Die Fans im Paschinger Waldstadion hatten großes Glück. Die Polizei untersucht einen möglichen Sabotage-Akt im Paschinger Waldstadion, wie der ORF am Sonntagabend in der "Zeit im Bild" berichtete. Beim 1:0-Erfolg Pasching über Fußball-Rekordmeister Rapid haben sich die Fans auf der 2.100 Zuschauer fassenden Südtribüne in Lebensgefahr befunden, weil zwei Bolzen der Metallverstrebung abgerissen waren. Aus diesem Grund hatte sich die Tribüne während des Matches durchgebogen.
"Riesenglück"
"Wir hatten Riesenglück", erklärte Pasching-Präsident Franz Grad am Sonntagabend. Der Schaden an der Gerüstkonstruktion war erst im Finish der Partie entdeckt worden, wie Markus Kitzberger, Sicherheitsreferent der Bezirkshauptmannschaft Linz-Land, in einem ORF-Interview bestätigte. "Die Zuschauer wurden deshalb aufgefordert, ruhig zu bleiben", erklärte Kitzberger, der aber so wie der Architekt von bautechnischen Mängeln ausgeht.

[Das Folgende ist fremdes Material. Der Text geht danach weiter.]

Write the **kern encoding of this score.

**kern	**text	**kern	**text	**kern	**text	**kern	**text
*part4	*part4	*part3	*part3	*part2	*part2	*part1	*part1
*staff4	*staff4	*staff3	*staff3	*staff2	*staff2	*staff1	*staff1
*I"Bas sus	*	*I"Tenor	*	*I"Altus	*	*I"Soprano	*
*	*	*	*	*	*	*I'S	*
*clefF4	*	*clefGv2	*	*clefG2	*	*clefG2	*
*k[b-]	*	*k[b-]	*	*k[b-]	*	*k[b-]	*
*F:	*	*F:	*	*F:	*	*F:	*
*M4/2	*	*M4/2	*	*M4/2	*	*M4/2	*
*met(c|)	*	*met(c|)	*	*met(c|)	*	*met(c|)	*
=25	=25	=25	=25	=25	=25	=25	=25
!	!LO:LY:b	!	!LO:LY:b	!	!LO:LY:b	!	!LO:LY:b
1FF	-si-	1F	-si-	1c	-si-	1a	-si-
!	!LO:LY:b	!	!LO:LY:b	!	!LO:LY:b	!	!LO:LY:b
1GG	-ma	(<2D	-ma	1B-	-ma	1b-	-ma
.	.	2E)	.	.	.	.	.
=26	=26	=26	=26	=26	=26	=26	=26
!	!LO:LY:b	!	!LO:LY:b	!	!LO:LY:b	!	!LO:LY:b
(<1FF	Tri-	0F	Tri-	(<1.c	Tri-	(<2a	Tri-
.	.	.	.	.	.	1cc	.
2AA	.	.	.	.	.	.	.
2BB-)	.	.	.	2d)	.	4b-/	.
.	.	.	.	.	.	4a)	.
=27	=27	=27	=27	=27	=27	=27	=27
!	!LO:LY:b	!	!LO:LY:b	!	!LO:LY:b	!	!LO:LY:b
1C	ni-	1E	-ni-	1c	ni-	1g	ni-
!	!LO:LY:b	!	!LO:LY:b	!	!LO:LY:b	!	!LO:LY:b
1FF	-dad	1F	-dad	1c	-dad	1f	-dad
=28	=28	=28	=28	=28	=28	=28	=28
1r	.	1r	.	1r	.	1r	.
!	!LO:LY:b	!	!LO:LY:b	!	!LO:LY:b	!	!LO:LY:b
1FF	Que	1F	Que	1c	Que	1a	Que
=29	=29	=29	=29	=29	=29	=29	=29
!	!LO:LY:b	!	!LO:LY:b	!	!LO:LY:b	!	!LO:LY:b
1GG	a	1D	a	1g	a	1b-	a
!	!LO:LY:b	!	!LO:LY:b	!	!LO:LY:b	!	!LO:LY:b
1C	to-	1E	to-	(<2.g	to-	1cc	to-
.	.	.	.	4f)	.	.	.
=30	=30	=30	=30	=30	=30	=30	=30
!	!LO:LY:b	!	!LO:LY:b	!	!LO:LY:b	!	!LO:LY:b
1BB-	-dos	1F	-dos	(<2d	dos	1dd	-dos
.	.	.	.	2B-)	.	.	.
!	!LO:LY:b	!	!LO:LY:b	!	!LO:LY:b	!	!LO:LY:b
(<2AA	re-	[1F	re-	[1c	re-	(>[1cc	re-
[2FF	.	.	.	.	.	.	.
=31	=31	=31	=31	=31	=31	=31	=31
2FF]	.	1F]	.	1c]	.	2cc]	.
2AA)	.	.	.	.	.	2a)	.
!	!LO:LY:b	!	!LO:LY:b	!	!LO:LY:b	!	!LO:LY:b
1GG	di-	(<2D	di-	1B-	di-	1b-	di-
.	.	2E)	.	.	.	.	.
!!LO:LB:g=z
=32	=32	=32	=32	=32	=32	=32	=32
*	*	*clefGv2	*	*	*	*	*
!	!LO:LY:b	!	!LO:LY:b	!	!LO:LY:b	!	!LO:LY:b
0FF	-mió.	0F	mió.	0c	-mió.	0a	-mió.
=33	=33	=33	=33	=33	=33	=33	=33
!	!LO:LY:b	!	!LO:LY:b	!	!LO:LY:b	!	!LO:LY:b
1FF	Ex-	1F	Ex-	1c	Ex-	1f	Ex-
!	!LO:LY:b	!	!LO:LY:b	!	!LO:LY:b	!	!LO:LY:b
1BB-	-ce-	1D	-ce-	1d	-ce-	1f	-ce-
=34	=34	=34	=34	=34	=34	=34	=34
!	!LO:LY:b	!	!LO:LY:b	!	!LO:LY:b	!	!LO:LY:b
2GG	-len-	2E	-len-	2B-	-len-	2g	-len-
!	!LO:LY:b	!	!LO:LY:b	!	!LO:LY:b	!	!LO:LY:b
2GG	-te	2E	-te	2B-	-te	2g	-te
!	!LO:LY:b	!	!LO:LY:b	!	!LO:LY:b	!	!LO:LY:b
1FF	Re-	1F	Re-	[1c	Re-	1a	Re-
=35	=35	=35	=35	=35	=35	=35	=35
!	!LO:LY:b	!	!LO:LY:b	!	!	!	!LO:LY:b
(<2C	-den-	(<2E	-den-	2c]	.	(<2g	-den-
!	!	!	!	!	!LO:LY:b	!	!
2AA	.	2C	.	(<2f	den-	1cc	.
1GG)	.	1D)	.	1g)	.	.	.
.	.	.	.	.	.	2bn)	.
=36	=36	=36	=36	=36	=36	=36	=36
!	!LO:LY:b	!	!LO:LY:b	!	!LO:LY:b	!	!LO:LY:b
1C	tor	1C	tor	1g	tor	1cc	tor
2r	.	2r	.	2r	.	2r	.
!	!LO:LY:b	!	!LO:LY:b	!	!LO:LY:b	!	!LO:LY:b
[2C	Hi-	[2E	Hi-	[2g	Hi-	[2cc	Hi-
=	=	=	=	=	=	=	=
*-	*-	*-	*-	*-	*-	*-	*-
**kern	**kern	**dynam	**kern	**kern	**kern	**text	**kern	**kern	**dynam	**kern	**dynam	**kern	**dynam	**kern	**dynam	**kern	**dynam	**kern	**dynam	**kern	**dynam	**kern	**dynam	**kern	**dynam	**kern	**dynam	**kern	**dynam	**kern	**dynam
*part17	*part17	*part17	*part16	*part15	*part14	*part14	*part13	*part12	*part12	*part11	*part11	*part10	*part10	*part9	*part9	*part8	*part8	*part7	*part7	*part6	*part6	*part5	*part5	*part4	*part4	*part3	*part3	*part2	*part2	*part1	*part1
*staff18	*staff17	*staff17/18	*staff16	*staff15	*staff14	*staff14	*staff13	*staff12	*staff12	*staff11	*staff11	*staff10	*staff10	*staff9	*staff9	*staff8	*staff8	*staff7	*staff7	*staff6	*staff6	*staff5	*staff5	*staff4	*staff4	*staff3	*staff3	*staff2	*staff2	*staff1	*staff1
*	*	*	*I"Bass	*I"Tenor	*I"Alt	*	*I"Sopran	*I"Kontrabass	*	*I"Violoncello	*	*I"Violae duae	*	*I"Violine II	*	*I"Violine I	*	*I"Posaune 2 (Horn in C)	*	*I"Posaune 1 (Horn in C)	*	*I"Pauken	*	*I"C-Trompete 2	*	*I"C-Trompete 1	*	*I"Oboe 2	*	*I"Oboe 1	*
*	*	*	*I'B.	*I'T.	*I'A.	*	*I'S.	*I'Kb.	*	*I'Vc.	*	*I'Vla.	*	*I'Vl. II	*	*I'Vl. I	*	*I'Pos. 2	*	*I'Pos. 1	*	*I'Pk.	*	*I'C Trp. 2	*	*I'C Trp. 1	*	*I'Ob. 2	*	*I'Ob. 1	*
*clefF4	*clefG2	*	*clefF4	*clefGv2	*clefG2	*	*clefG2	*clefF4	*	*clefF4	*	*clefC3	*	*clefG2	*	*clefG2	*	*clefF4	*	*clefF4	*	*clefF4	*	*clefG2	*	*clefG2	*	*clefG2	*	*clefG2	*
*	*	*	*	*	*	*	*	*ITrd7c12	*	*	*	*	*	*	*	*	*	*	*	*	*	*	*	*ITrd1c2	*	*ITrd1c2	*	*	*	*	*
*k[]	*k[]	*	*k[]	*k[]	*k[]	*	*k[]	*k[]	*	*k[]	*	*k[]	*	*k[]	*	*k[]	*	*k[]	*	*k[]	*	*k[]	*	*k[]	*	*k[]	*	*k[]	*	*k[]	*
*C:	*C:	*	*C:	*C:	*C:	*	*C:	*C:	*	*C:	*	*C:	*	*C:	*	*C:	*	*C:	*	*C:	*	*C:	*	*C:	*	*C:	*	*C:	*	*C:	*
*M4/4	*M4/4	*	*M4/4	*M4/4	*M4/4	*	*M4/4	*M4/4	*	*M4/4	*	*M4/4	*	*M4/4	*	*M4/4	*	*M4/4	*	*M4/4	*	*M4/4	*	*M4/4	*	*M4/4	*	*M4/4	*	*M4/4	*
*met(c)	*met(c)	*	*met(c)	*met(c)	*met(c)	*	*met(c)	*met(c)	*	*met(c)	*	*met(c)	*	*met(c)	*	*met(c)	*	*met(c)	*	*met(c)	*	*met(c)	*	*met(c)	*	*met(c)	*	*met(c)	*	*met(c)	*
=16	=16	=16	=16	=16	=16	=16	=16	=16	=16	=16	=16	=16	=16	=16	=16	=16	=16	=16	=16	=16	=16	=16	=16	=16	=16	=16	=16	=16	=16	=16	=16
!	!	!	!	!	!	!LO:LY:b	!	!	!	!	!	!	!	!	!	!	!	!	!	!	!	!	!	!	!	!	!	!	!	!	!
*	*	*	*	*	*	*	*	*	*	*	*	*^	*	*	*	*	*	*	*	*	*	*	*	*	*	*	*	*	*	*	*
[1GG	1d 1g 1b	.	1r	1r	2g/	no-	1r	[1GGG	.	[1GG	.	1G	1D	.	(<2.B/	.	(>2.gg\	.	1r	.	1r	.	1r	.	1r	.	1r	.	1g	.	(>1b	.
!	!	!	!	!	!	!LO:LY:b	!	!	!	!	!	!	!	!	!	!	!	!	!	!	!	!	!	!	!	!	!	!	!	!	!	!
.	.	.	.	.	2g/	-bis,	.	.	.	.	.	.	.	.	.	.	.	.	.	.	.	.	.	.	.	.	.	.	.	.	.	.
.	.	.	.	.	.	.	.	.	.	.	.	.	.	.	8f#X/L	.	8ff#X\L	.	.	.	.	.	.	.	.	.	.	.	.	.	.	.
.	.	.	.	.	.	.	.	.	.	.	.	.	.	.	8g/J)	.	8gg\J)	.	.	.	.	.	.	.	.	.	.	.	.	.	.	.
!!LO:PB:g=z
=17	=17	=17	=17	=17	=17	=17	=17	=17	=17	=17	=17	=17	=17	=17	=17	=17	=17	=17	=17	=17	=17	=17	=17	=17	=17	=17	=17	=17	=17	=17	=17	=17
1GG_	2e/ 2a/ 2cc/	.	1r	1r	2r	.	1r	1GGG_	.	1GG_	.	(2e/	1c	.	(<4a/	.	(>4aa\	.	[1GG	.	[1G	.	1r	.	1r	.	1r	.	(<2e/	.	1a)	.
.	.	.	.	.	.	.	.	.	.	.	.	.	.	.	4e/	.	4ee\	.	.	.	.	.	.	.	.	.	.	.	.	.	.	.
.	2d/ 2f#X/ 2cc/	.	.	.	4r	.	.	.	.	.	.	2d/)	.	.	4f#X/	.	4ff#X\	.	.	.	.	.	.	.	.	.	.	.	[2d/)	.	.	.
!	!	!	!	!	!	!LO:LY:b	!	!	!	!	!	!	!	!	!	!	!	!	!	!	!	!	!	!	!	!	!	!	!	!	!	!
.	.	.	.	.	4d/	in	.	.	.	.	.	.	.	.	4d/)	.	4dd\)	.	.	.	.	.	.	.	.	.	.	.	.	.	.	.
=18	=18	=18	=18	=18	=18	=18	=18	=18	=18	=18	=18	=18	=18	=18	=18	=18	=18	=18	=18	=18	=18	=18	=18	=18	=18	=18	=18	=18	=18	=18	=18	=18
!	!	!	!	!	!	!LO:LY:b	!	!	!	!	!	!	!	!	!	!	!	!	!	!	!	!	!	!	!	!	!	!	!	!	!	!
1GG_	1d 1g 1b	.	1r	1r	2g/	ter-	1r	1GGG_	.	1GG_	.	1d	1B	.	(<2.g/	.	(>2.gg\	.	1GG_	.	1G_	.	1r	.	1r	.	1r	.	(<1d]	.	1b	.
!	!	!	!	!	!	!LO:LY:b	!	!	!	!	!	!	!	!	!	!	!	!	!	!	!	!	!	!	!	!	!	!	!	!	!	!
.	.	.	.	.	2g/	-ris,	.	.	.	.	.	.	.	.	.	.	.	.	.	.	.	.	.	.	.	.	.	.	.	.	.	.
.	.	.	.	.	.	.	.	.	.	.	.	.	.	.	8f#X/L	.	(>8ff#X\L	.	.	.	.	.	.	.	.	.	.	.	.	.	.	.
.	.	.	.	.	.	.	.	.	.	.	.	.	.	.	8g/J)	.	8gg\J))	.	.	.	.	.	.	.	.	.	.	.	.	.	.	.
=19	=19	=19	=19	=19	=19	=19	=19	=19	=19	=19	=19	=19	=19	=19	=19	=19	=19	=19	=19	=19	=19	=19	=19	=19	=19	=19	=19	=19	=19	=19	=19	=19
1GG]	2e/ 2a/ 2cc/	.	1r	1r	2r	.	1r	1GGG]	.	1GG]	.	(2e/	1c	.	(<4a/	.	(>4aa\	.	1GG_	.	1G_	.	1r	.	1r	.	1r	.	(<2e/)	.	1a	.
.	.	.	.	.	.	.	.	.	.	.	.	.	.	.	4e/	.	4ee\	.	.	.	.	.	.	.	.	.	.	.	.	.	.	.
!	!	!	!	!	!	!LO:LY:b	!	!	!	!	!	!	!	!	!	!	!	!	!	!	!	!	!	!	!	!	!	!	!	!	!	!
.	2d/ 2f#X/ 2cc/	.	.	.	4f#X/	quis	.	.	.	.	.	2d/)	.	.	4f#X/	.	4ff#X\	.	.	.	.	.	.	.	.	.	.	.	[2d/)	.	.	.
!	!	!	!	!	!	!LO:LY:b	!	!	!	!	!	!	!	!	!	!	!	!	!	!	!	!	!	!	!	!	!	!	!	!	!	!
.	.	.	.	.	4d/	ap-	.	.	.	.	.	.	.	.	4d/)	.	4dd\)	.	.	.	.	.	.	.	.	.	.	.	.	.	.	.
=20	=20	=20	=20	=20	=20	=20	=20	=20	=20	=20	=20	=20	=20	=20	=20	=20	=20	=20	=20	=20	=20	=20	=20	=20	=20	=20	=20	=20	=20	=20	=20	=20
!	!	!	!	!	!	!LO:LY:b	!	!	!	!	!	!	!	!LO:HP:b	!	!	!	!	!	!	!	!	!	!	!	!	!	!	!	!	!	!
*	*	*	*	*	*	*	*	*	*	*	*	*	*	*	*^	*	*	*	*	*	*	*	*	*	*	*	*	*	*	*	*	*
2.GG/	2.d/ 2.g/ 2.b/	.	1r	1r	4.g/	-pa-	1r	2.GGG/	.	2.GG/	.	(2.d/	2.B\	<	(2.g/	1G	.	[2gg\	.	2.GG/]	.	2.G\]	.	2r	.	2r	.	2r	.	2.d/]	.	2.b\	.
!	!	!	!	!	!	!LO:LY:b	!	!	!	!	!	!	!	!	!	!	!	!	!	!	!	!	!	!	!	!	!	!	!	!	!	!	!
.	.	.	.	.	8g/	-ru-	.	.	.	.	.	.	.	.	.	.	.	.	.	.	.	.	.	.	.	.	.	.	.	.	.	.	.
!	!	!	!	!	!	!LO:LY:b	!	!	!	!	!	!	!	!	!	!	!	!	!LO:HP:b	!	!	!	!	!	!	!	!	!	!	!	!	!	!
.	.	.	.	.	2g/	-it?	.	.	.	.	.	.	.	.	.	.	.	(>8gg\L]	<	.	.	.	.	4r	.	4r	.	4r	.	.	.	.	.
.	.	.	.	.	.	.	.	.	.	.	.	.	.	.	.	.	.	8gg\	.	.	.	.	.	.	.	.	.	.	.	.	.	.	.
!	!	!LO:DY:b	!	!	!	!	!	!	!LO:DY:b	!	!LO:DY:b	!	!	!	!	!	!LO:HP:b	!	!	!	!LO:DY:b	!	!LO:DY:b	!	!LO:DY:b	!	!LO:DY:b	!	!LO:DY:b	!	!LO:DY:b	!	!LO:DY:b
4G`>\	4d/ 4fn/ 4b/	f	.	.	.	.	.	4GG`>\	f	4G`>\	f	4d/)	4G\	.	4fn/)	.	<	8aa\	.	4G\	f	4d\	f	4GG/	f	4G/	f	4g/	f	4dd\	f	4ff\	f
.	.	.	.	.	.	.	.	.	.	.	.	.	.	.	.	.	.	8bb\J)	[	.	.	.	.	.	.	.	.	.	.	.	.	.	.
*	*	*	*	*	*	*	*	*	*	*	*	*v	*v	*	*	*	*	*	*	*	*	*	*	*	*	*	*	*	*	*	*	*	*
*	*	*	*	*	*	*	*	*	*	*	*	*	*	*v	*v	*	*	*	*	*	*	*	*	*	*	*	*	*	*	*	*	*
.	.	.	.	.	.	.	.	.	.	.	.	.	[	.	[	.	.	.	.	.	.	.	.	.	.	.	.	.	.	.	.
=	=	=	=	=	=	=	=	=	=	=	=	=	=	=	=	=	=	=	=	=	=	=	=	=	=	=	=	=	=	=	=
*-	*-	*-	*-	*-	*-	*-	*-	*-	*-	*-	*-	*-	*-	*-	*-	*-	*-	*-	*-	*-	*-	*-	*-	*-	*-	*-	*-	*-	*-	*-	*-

Einbruch und Sprayaktionen im Vorfeld
Trotzdem begann nach dem Schlusspfiff eine kriminalpolizeiliche Untersuchung, da im Vorfeld der Bundesliga-Partie in das Stadion eingebrochen worden war, wobei Rapid-Anhänger als hauptverdächtig gelten. So wurde am Donnerstag ein Vereinsemblem mit den Worten "Wir sind eure Hauptstadt ihr Bauern" übersprüht, wie die "Oberösterreichischen Nachrichten" in ihrer Montag-Ausgabe berichten.
Sperre bis zu Abschluss der Ermittlungen
Außerdem sind, wie Grad bestätigte, insgesamt 18 Schrauben, die zur Sicherung der Gitterzäune des Gäste-Sektors dienen, gelockert worden, wie man bei der Begehung des Waldstadions vor der Partie feststellte. Anscheinend hatten die Rapid-Fans geplant, den Rasen während des Schicksals-Spiels von Ex-Pasching-Coach Georg Zellhofer, der am Sonntag nach der Niederlage als Rapid-Trainer freigestellt wurde, zu stürmen.
Bis zum Abschluss der Ermittlungen der Kriminalpolizei bleibt das Waldstadion gesperrt. "Wir lassen das Stadion seit Samstagabend rund um die Uhr bewachen. Am Montag kommt noch einmal die Spurensicherung, danach wird man sagen können, ob es eine Ermüdungserscheinung des Materials oder Sabotage war", sagte Grad.